### Task details
Would you please copy the part of the material below that opens with the line containing "left hip: (192, 160)" and closes with the line containing "right elbow: (168, 84)"? Copy it exactly, and only it.

### Data extracts
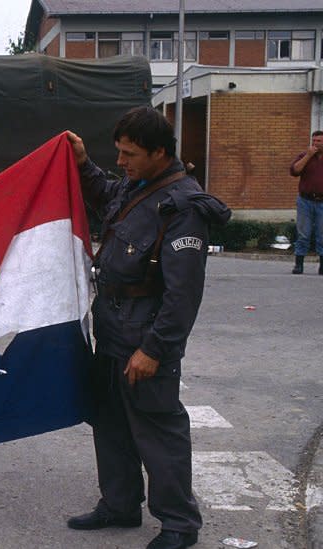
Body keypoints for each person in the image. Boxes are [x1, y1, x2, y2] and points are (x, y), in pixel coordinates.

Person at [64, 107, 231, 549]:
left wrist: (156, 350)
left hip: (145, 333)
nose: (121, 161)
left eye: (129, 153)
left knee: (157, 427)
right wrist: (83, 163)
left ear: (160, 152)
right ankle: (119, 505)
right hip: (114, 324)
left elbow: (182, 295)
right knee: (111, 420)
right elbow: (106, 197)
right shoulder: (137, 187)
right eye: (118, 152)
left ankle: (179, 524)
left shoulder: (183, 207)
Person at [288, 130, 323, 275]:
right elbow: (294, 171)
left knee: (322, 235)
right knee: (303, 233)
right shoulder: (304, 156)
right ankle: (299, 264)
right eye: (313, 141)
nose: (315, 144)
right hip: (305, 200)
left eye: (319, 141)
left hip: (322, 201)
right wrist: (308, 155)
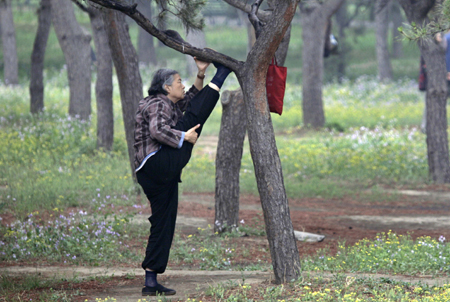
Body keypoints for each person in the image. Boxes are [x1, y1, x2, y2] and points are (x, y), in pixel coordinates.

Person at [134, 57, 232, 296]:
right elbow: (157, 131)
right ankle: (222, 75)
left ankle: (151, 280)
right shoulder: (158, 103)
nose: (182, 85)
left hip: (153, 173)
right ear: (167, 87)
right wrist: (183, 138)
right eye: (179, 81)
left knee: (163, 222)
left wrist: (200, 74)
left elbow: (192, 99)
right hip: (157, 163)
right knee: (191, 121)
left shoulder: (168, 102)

...

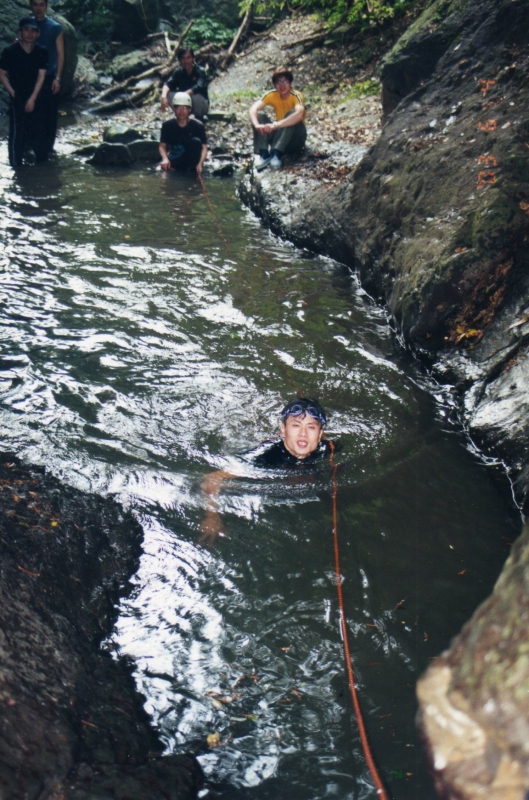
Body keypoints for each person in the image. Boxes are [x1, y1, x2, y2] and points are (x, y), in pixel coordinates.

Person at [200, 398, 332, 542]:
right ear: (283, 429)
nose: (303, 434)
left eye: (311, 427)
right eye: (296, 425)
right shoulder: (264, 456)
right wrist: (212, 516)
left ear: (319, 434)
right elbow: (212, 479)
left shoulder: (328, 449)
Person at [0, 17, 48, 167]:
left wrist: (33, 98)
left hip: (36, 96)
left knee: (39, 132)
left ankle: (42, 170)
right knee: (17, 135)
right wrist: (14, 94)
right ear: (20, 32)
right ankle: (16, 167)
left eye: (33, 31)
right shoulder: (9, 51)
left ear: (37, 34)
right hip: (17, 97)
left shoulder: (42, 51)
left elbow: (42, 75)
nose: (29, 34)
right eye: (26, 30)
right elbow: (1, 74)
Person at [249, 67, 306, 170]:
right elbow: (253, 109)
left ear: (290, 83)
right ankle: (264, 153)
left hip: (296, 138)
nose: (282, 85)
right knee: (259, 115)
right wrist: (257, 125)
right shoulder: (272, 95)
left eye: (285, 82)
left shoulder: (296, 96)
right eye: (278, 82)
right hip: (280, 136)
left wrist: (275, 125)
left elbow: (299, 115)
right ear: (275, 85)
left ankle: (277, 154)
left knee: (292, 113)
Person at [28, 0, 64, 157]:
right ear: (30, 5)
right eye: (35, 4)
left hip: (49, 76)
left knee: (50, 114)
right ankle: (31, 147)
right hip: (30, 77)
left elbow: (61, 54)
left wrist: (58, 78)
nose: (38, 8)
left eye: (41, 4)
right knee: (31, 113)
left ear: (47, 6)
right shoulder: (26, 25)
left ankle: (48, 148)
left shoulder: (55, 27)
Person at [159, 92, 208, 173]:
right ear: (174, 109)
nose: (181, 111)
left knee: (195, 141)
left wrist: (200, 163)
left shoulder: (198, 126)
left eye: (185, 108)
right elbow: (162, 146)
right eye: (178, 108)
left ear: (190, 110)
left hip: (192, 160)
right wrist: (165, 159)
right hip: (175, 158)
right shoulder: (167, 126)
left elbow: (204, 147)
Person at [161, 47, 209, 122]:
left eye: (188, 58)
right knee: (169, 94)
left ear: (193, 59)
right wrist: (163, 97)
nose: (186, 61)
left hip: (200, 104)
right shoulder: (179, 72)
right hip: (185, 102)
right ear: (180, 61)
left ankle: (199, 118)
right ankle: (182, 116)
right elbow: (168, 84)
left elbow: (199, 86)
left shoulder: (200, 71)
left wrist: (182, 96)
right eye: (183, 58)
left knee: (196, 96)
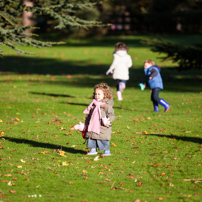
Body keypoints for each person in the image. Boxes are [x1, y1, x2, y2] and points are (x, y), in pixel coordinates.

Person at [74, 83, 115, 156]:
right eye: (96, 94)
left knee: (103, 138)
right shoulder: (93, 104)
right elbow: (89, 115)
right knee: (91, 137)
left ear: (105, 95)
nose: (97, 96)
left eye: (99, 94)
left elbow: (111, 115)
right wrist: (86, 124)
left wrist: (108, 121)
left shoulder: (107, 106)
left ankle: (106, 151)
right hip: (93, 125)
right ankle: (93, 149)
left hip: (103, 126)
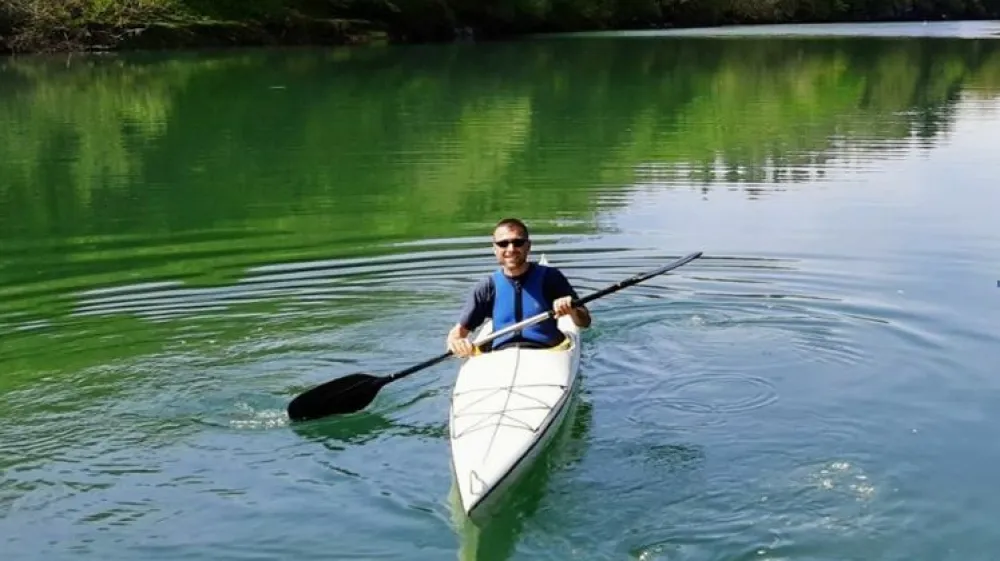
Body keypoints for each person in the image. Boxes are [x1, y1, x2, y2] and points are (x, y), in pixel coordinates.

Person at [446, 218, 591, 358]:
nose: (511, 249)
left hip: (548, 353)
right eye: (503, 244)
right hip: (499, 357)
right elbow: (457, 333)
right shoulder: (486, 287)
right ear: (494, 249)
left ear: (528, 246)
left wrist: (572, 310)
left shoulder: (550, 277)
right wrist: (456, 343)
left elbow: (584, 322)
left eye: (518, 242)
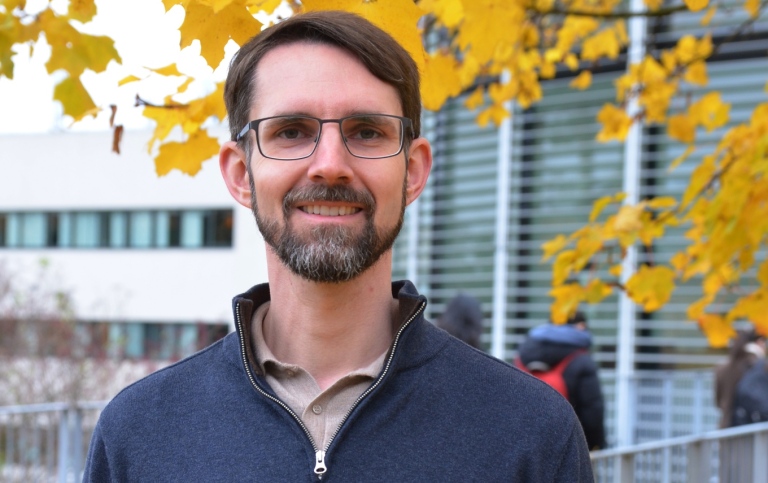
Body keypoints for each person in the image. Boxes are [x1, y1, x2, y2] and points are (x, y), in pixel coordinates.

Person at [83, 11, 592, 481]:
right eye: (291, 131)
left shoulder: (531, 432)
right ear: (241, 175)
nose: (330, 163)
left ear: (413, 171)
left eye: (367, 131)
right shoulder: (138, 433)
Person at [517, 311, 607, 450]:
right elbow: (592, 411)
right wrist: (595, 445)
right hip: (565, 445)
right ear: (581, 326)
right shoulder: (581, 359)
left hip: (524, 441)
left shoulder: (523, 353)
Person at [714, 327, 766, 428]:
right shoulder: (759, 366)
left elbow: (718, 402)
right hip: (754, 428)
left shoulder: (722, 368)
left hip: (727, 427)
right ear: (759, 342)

### Answer for the task
left hip: (192, 160)
right wrist: (165, 159)
right hip: (175, 158)
right shoulder: (167, 126)
left elbow: (204, 147)
Person at [161, 47, 209, 122]:
left eye: (188, 58)
right knee: (169, 94)
left ear: (193, 59)
right wrist: (163, 97)
nose: (186, 61)
left hip: (200, 104)
right shoulder: (179, 72)
right hip: (185, 102)
right ear: (180, 61)
left ankle: (199, 118)
right ankle: (182, 116)
right elbow: (168, 84)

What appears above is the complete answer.